START Source material
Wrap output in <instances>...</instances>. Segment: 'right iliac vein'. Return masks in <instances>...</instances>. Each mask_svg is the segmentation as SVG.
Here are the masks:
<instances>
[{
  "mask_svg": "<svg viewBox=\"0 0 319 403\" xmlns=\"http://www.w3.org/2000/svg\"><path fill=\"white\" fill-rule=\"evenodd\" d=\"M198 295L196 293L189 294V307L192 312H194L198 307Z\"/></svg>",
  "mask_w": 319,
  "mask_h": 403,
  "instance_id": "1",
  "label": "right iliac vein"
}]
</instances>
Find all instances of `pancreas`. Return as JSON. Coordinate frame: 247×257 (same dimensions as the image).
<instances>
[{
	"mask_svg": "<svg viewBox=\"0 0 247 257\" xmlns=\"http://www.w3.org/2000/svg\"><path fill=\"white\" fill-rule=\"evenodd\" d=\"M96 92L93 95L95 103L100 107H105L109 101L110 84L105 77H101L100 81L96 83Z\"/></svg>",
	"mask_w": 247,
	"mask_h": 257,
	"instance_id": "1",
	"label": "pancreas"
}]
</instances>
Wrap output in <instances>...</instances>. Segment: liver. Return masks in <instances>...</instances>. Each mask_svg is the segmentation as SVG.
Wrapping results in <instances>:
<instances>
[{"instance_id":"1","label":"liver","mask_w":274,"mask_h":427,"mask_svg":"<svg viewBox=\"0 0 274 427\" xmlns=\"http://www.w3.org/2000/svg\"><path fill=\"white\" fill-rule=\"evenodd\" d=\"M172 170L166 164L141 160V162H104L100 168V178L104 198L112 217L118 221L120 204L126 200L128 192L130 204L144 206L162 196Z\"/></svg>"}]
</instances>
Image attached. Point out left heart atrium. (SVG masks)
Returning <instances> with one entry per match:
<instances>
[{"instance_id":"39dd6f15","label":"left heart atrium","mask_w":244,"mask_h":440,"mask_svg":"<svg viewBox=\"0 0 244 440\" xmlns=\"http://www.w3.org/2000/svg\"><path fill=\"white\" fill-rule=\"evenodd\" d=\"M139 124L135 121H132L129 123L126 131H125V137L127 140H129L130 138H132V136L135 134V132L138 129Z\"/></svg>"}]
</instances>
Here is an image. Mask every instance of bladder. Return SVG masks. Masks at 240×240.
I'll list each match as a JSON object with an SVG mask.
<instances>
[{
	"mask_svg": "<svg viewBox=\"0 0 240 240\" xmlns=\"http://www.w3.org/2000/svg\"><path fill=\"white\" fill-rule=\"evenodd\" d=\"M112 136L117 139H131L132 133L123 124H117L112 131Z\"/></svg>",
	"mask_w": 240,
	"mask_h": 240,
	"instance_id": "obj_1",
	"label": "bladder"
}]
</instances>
END Source material
From the listing above, pull out every line that contains the string "Segment", matching case exactly.

=== The output ===
Wrap output in <instances>...</instances>. Segment: 'right iliac vein'. Return masks in <instances>...</instances>. Each mask_svg is the segmentation as SVG.
Wrap output in <instances>...</instances>. Segment: liver. Return masks in <instances>...</instances>. Each mask_svg is the segmentation as SVG.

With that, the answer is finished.